*** DATA RECORDS ***
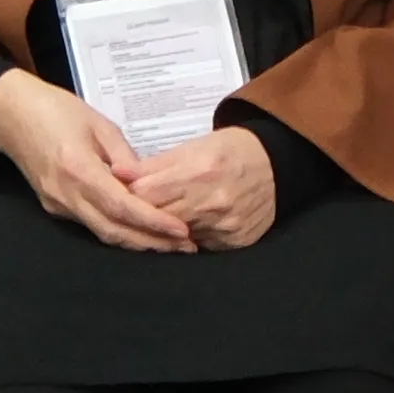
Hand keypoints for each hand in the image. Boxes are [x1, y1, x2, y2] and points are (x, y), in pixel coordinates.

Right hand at [0, 73, 195, 251]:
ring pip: (102, 233)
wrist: (9, 113)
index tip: (181, 231)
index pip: (122, 206)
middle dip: (151, 243)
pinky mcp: (54, 206)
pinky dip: (117, 231)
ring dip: (136, 242)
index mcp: (79, 170)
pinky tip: (138, 231)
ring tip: (168, 245)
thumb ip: (124, 156)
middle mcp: (67, 194)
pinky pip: (90, 225)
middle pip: (114, 230)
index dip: (153, 223)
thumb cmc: (55, 109)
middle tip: (186, 248)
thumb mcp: (99, 124)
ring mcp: (58, 204)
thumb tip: (147, 184)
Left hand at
*** End of DATA RECORDS ***
» TASK PROMPT
Leave out the images and transcribe all the records exactly.

» PROBLEM SOLUTION
Hand keypoints for each hand in the image. Boxes are [x1, y1, x2, y2] and points are (x, y), in pixel coordinates.

Right hand at [0, 73, 195, 251]:
ring pip: (102, 233)
wrist: (9, 113)
index tip: (181, 231)
index pip: (122, 206)
middle dip: (151, 243)
pinky mcp: (54, 206)
pinky dip: (117, 231)
ring dip: (136, 242)
index mcp: (79, 170)
pinky tip: (138, 231)
ring tip: (168, 245)
thumb ip: (124, 156)
middle mcp: (67, 194)
pinky pip: (90, 225)
middle pip: (114, 230)
index dip: (153, 223)
thumb cmc: (55, 109)
middle tip: (186, 248)
thumb mcp: (99, 124)
ring mcp: (58, 204)
thumb tip: (147, 184)
Left hand at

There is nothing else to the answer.